Have you actually seen this happen? It’s not supposed to and deserves an issue if you’ve seen it happen before. Each runlevel only occurs once per startup.
Note, the code as written is Nashorn style JS, not GraalVM style JS with the helper library.
Written with the newer JS style the code would be something like
// Don't import stuff from Java, you don't need to, use the helper library instead
if(items.OH_SystemLevel.state != "ok") { // .state is already a String
setTimeout( () => items.OH_SystemLevel.postUpdate("ok"), time.toZDT('PT2M').getMillisFromNow()); // you throw away the handle to the timer anyway so just use a timeout
}
Though I’d move the test of OH_SystemLevel.state to be a rule Condition and avoid scheduling a new Timer if there is one already scheduled.
configuration: {}
triggers:
- id: "1"
configuration:
startlevel: 70
type: core.SystemStartlevelTrigger
conditions:
- inputs: {}
id: "2"
configuration:
itemName: OH_Systemlevel.state
state: ok
operator: !=
type: core.ItemStateCondition
actions:
- inputs: {}
id: "2"
configuration:
type: application/javascript
script: >-
var timer = cache.private.get('timer');
if(timer === null) {
cache.private.put(actions.scriptExecution.createTimer(time.toZDT('PT2M'), () => {
items.OH_Systemlevel.postUpdate('ok');
});
}
else {
timer.reschedule(time.toZDT('PT2M'));
}
type: script.ScriptAction
But when you look at the second rule, you trigger it based on the Item changing.
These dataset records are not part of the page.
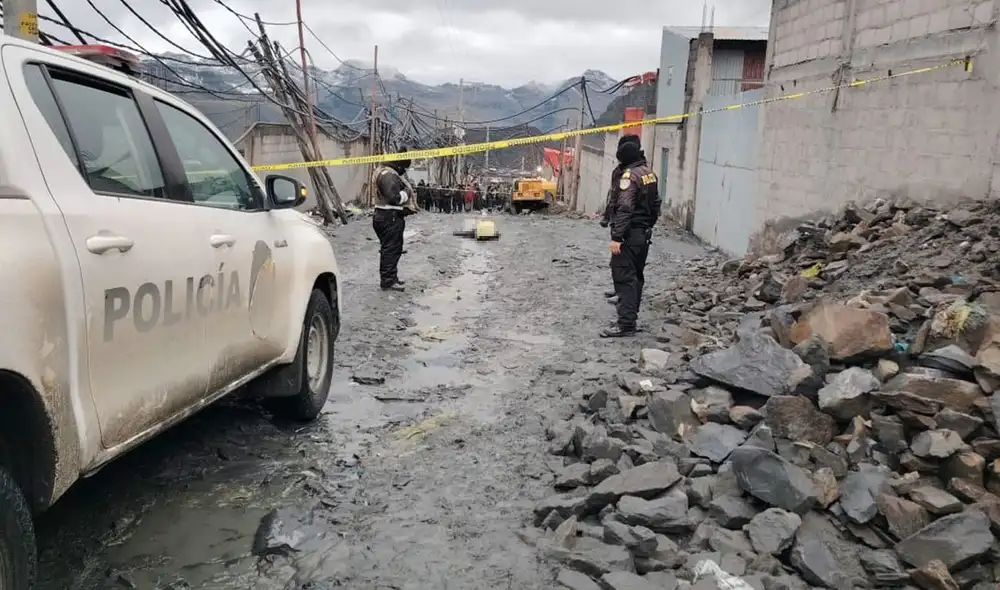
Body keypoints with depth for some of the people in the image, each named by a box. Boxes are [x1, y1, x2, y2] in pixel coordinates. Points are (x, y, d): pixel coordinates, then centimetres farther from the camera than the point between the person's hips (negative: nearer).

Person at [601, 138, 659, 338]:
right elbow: (655, 204, 18)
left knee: (624, 278, -8)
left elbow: (624, 209, -23)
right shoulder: (650, 173, 10)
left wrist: (616, 237, -24)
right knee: (636, 276, 18)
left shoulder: (630, 175, -17)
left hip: (629, 234, -9)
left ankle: (626, 324, -10)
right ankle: (631, 315, 29)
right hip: (644, 234, 9)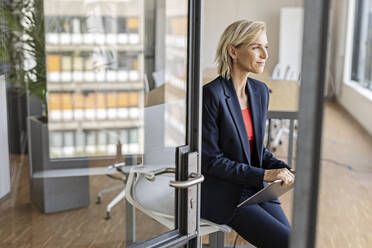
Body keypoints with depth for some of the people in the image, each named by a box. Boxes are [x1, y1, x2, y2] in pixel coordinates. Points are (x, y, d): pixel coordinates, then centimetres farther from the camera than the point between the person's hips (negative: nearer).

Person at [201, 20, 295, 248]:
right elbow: (209, 160, -17)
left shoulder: (260, 91, 5)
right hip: (222, 196, -6)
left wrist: (282, 169, -4)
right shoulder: (211, 95, -18)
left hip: (256, 190, 7)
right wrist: (263, 175, -19)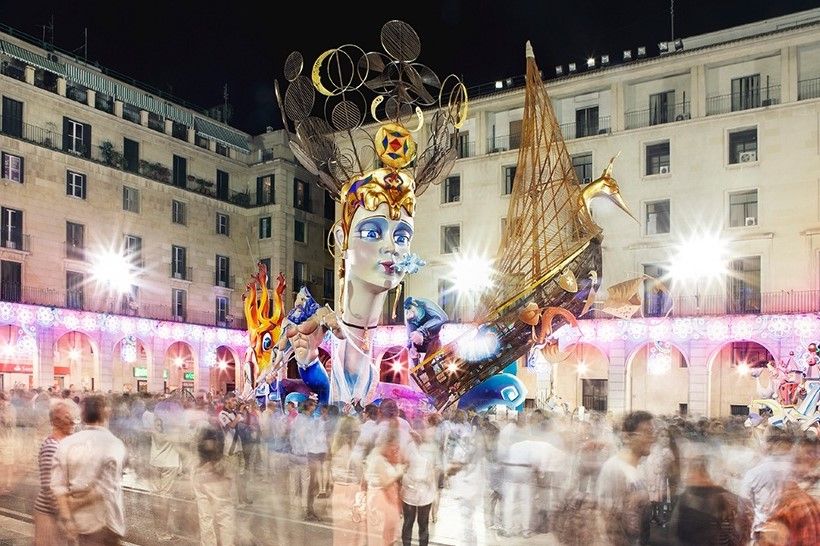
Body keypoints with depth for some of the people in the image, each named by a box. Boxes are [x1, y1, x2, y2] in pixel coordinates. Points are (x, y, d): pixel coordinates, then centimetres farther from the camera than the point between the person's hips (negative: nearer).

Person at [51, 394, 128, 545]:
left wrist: (67, 518, -7)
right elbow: (104, 489, -18)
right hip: (103, 520, -4)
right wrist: (75, 503, -6)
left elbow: (58, 485, -8)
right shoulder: (114, 445, -15)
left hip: (78, 519, 5)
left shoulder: (66, 443, -3)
If runlevel 70 occurred twice for some reason, even without all the logic above the Item would only change the one time (that’s why your current implementation works even though if runlevel 70 were reached twice before your 2 minute timer goes off you end up with two timers and the Item gets update to “ok” twice). So throw out all the checks and stuff and it becomes a couple lines of code.
configuration: {}
triggers:
- id: "1"
configuration:
startlevel: 70
type: core.SystemStartlevelTrigger
conditions: []
actions:
- inputs: {}
id: "2"
configuration:
type: application/javascript
script: >-
var timer = cache.private.get('timer');
if(timer === null) {
cache.private.put(actions.scriptExecution.createTimer(time.toZDT('PT2M'), () => {
items.OH_Systemlevel.postUpdate('ok');
});
}
type: script.ScriptAction
You need to exclude OH_Systemlevel
from restoreOnStartup to achieve this.
Why not a Switch or Contact? It’s used as a binary flag after all.
You already know that runlevel 70 passed at least two minutes ago, so why do you need to to test for this again here? Also, what if it’s runlevel100? Do you not need to update that Item in that case?